_EXTRACTED MATERIAL_.
______

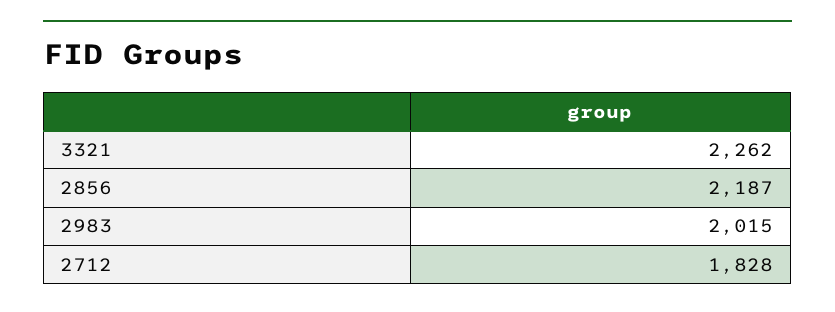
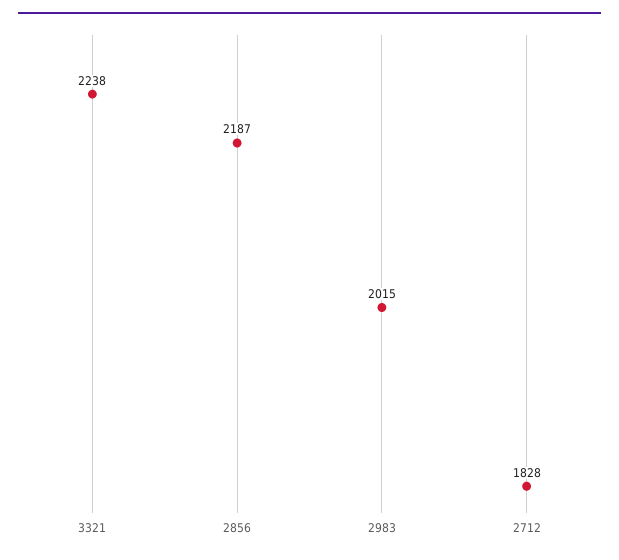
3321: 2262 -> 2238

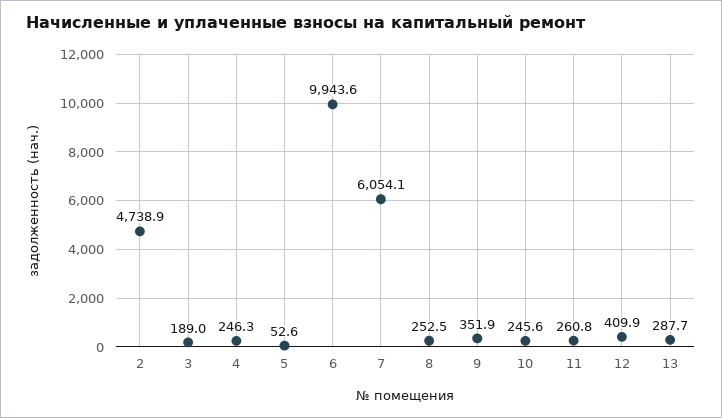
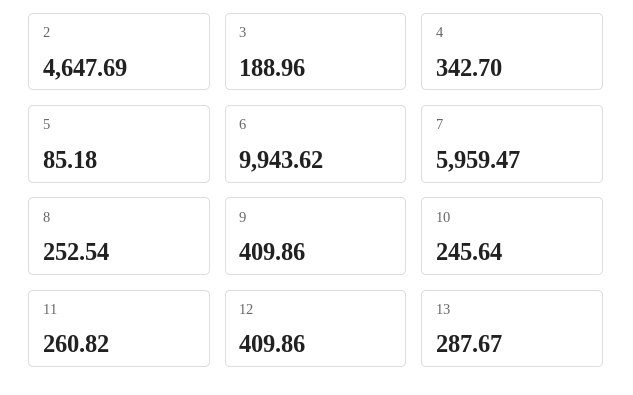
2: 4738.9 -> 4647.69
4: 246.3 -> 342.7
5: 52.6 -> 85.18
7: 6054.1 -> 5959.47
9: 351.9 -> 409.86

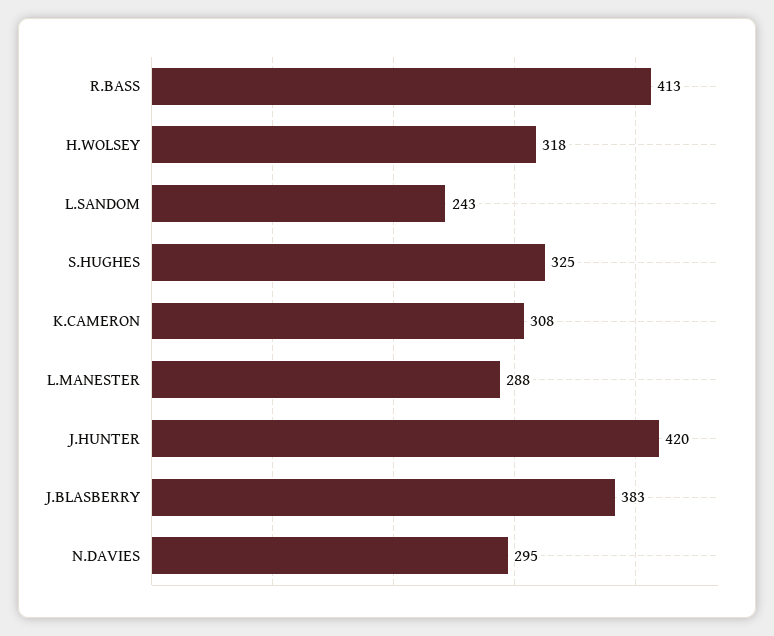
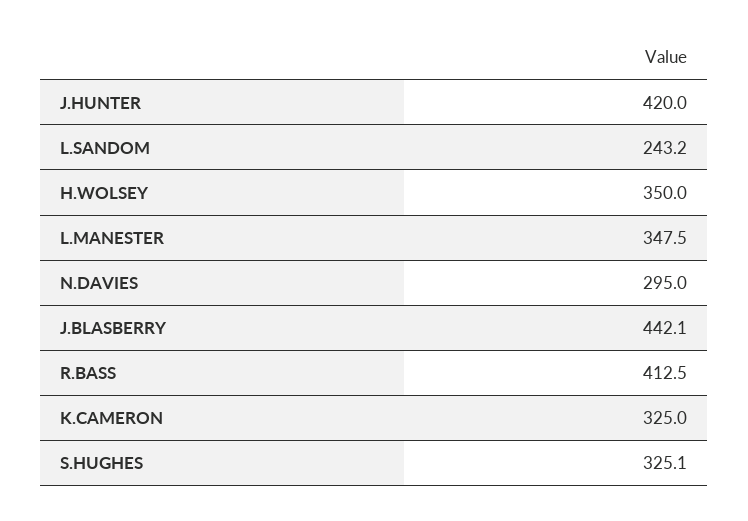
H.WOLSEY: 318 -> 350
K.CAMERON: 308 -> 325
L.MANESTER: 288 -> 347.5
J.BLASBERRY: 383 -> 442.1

______

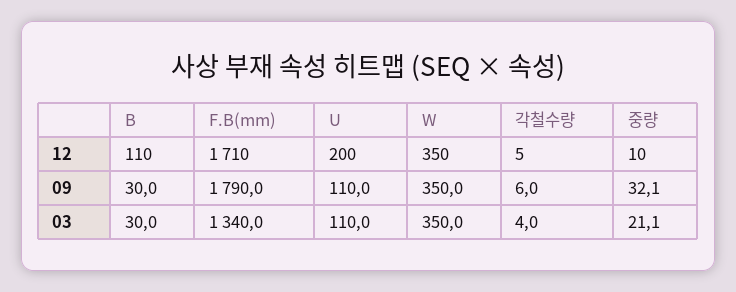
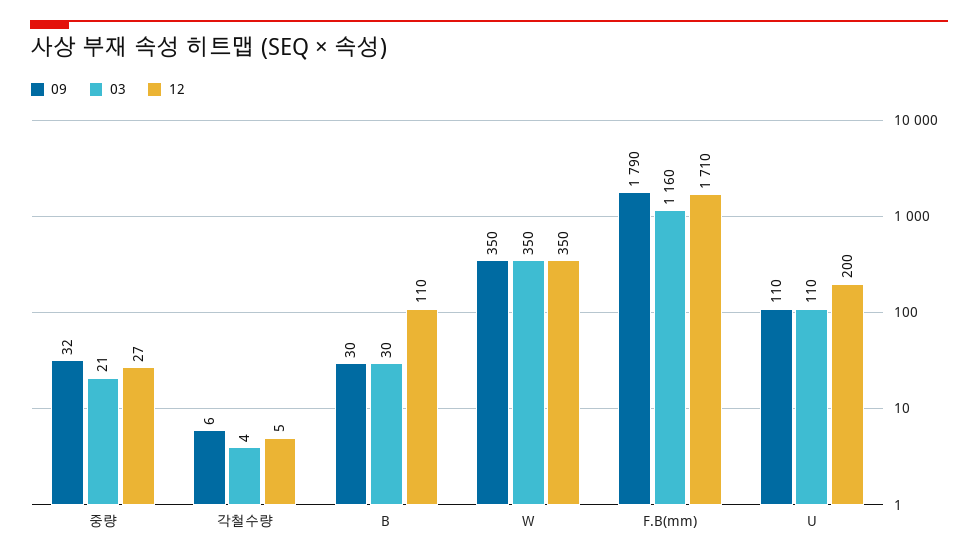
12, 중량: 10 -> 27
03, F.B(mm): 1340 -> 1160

______

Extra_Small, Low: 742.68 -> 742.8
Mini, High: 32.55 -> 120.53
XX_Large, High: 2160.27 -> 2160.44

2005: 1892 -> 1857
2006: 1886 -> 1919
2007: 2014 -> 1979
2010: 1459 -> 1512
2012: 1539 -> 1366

______

_EXERCISE OBJECTIVE_. Return exactly the lines above from the line that has "H.WOLSEY: 318 -> 350" through the line that has "J.BLASBERRY: 383 -> 442.1", inclusive, and nothing else.

_EXERCISE RESULT_.
H.WOLSEY: 318 -> 350
K.CAMERON: 308 -> 325
L.MANESTER: 288 -> 347.5
J.BLASBERRY: 383 -> 442.1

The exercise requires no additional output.